Source material

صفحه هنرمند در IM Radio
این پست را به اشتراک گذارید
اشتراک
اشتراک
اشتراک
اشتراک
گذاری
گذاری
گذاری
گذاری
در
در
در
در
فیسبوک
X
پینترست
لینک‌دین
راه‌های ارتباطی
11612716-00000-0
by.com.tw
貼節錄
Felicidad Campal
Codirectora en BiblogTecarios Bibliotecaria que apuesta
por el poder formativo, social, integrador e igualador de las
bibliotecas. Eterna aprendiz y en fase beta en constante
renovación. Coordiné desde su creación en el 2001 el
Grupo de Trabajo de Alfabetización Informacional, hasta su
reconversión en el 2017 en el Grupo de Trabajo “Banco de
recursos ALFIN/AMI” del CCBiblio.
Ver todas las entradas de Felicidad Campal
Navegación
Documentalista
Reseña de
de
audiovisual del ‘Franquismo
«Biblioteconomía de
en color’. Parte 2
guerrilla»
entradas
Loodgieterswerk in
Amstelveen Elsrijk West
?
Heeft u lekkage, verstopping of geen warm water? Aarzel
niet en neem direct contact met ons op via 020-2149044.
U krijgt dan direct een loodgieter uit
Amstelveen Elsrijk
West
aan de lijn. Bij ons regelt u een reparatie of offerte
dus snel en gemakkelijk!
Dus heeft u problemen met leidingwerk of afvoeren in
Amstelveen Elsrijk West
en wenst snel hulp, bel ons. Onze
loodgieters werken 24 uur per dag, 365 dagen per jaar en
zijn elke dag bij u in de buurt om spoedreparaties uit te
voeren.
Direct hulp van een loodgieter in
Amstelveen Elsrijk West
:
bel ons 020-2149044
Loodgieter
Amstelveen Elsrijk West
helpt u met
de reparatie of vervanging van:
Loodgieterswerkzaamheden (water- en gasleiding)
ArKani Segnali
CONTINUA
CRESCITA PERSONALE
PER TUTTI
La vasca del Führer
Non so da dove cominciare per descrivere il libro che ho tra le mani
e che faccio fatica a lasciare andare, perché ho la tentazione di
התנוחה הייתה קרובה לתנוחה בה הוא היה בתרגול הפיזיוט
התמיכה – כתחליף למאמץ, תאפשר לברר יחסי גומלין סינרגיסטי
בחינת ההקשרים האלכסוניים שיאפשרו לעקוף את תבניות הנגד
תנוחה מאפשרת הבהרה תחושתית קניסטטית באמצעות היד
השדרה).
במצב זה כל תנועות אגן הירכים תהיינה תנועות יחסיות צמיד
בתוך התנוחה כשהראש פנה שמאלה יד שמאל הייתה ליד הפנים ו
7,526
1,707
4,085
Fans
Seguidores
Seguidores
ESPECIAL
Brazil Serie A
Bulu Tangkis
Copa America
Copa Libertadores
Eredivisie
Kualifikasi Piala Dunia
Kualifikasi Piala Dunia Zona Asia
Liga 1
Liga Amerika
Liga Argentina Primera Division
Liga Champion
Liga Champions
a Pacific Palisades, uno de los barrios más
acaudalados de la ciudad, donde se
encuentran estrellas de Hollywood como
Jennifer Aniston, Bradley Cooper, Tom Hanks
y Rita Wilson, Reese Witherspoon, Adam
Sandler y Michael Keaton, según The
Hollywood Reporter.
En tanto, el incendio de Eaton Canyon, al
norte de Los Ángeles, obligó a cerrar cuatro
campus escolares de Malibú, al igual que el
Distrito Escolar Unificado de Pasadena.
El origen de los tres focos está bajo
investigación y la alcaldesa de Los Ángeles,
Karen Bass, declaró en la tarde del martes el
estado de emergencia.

Exercise directions
Every line of the records above needs to be given again exactly.

Written solution
صفحه هنرمند در IM Radio
این پست را به اشتراک گذارید
اشتراک
اشتراک
اشتراک
اشتراک
گذاری
گذاری
گذاری
گذاری
در
در
در
در
فیسبوک
X
پینترست
لینک‌دین
راه‌های ارتباطی
11612716-00000-0
by.com.tw
貼節錄
Felicidad Campal
Codirectora en BiblogTecarios Bibliotecaria que apuesta
por el poder formativo, social, integrador e igualador de las
bibliotecas. Eterna aprendiz y en fase beta en constante
renovación. Coordiné desde su creación en el 2001 el
Grupo de Trabajo de Alfabetización Informacional, hasta su
reconversión en el 2017 en el Grupo de Trabajo “Banco de
recursos ALFIN/AMI” del CCBiblio.
Ver todas las entradas de Felicidad Campal
Navegación
Documentalista
Reseña de
de
audiovisual del ‘Franquismo
«Biblioteconomía de
en color’. Parte 2
guerrilla»
entradas
Loodgieterswerk in
Amstelveen Elsrijk West
?
Heeft u lekkage, verstopping of geen warm water? Aarzel
niet en neem direct contact met ons op via 020-2149044.
U krijgt dan direct een loodgieter uit
Amstelveen Elsrijk
West
aan de lijn. Bij ons regelt u een reparatie of offerte
dus snel en gemakkelijk!
Dus heeft u problemen met leidingwerk of afvoeren in
Amstelveen Elsrijk West
en wenst snel hulp, bel ons. Onze
loodgieters werken 24 uur per dag, 365 dagen per jaar en
zijn elke dag bij u in de buurt om spoedreparaties uit te
voeren.
Direct hulp van een loodgieter in
Amstelveen Elsrijk West
:
bel ons 020-2149044
Loodgieter
Amstelveen Elsrijk West
helpt u met
de reparatie of vervanging van:
Loodgieterswerkzaamheden (water- en gasleiding)
ArKani Segnali
CONTINUA
CRESCITA PERSONALE
PER TUTTI
La vasca del Führer
Non so da dove cominciare per descrivere il libro che ho tra le mani
e che faccio fatica a lasciare andare, perché ho la tentazione di
התנוחה הייתה קרובה לתנוחה בה הוא היה בתרגול הפיזיוט
התמיכה – כתחליף למאמץ, תאפשר לברר יחסי גומלין סינרגיסטי
בחינת ההקשרים האלכסוניים שיאפשרו לעקוף את תבניות הנגד
תנוחה מאפשרת הבהרה תחושתית קניסטטית באמצעות היד
השדרה).
במצב זה כל תנועות אגן הירכים תהיינה תנועות יחסיות צמיד
בתוך התנוחה כשהראש פנה שמאלה יד שמאל הייתה ליד הפנים ו
7,526
1,707
4,085
Fans
Seguidores
Seguidores
ESPECIAL
Brazil Serie A
Bulu Tangkis
Copa America
Copa Libertadores
Eredivisie
Kualifikasi Piala Dunia
Kualifikasi Piala Dunia Zona Asia
Liga 1
Liga Amerika
Liga Argentina Primera Division
Liga Champion
Liga Champions
a Pacific Palisades, uno de los barrios más
acaudalados de la ciudad, donde se
encuentran estrellas de Hollywood como
Jennifer Aniston, Bradley Cooper, Tom Hanks
y Rita Wilson, Reese Witherspoon, Adam
Sandler y Michael Keaton, según The
Hollywood Reporter.
En tanto, el incendio de Eaton Canyon, al
norte de Los Ángeles, obligó a cerrar cuatro
campus escolares de Malibú, al igual que el
Distrito Escolar Unificado de Pasadena.
El origen de los tres focos está bajo
investigación y la alcaldesa de Los Ángeles,
Karen Bass, declaró en la tarde del martes el
estado de emergencia.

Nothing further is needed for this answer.